Each layer of the autonomous network architecture can be driven by an intent. For example, the service operation layer uses resource intents to send requirements and constraints on network resources and performance to the resource operation layer.

Take service provisioning of an enterprise OTN private line for example. Based on the basic information (such as source and destination nodes), user SLAs, application scenarios, and user preference of the OTN private line to be provisioned, the intent is parsed with natural language processing (NLP) into the optical/electrical network resource configuration solution required by the private line and deployed in the network.

After service provisioning, the system monitors the SLA of the intent according to the requirements and corrects the deviation manually or automatically to ensure that network management resources meet the intent requirements. The intent-based network can not only simplify O&M, but also improve high availability of services to achieve the high-level goal of an autonomous network.

 

AI      

The network makes its own decisions based on analysis. Due to the complexity of OTN networks and services, there is a lack of logical methods for the analysis of network faults and performance quality, especially for hidden troubles of the system physical features, so it is necessary to introduce AI to define and determine. As a major enabling technology for an autonomous telecom network, AI lays a solid foundation for setting up an autonomous OTN ecological industry chain. Typical applications of AI in AN OTN are as follows:

OTN health status awareness: Time series with deep learning, and GAN algorithms are used to perceive the health status of an OMS link through performance time series such as OSNR and optical power attenuation, and improve the agility, precision and generalization of awareness.

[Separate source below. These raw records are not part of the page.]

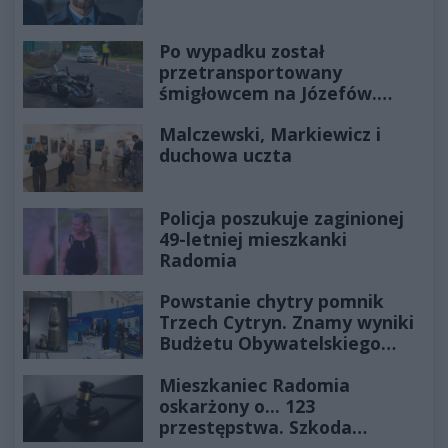
Po wypadku został
przetransportowany
śmigłowcem na Józefów.
Historia mrozi krew w żyłach
Malczewski, Markiewicz i
duchowa uczta
Policja poszukuje zaginionej
49-letniej mieszkanki
Radomia
Powstanie chytry pomnik
Trzech Cytryn. Znamy wyniki
Budżetu Obywatelskiego
2027
Mieszkaniec Radomia
oskarżony o... 123
przestępstwa. Szkoda
wyceniona na ponad milion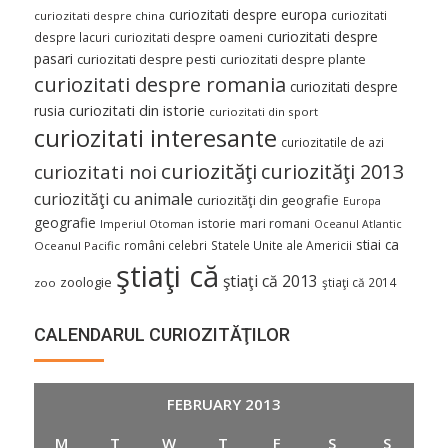
curiozitati despre europa
curiozitati
curiozitati despre china
curiozitati despre
despre lacuri
curiozitati despre oameni
pasari
curiozitati despre pesti
curiozitati despre plante
curiozitati despre romania
curiozitati despre
curiozitati din istorie
rusia
curiozitati din sport
curiozitati interesante
curiozitatile de azi
curiozităţi
curiozităţi 2013
curiozitati noi
curiozităţi cu animale
curiozităţi din geografie
Europa
geografie
istorie
mari romani
Imperiul Otoman
Oceanul Atlantic
stiai ca
români celebri
Statele Unite ale Americii
Oceanul Pacific
ştiaţi că
ştiaţi că 2013
zoologie
ştiaţi că 2014
zoo
CALENDARUL CURIOZITĂŢILOR
FEBRUARY 2013
M
T
W
T
F
S
S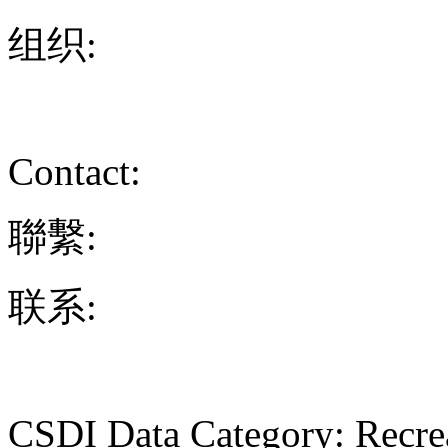
组织:
Contact:
聯繫:
联系:
CSDI Data Category: Recre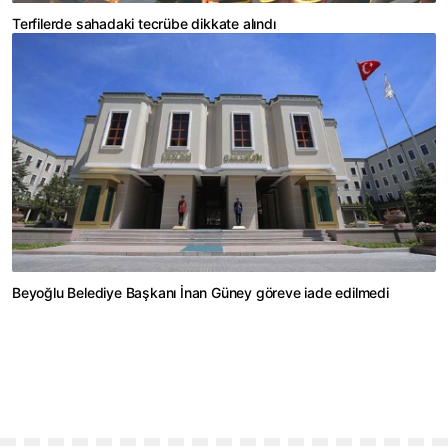
Terfilerde sahadaki tecrübe dikkate alındı
Beyoğlu Belediye Başkanı İnan Güney göreve iade edilmedi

OTN service recovery cognition: The OTN link performance awareness algorithm model can be combined with the private line service optimization algorithm model. Based on the awareness of OTN link performance degradation, the private line services carried over the OTN link are learned based on the objectives like latency, cost, and bandwidth utilization to generate an optimization solution and form the cognition of service recovery.

Cross-domain optical performance analysis: Take the prediction of OTN NE performance (OSNR, optical power) for example. The horizontal federated machine learning (HFML) can be used to build a cross-domain OTN NE performance prediction model involving multiple vendors to avoid model overfitting caused by partial training of a single vendor, improve the generalization of the model, and solve the problem of sample data privacy leakage in centralized training.

 

Conclusion

In the future, autonomous OTN will evolve towards digital, intelligent, full-lifecycle Self-X O&M, building an efficient and reliable all-optical basic network, and enabling Zero-X experience. It will rely on capability exposure, intent-based network, DT, and AI technologies, and will be combined new application scenarios of future networks to improve OTN autonomous levels. In terms of industrial operation, it vertically connects business-operation (B-O) domains and drives service operators to schedule and enable OTN resources of equipment vendors at the OTN resource layer, so as to gradually create a win-win situation for service operators and equipment vendors. It is generally agreed in the industry that the autonomous OTN will evolve in three phases and is expected to reach autonomous network L4 by 2025.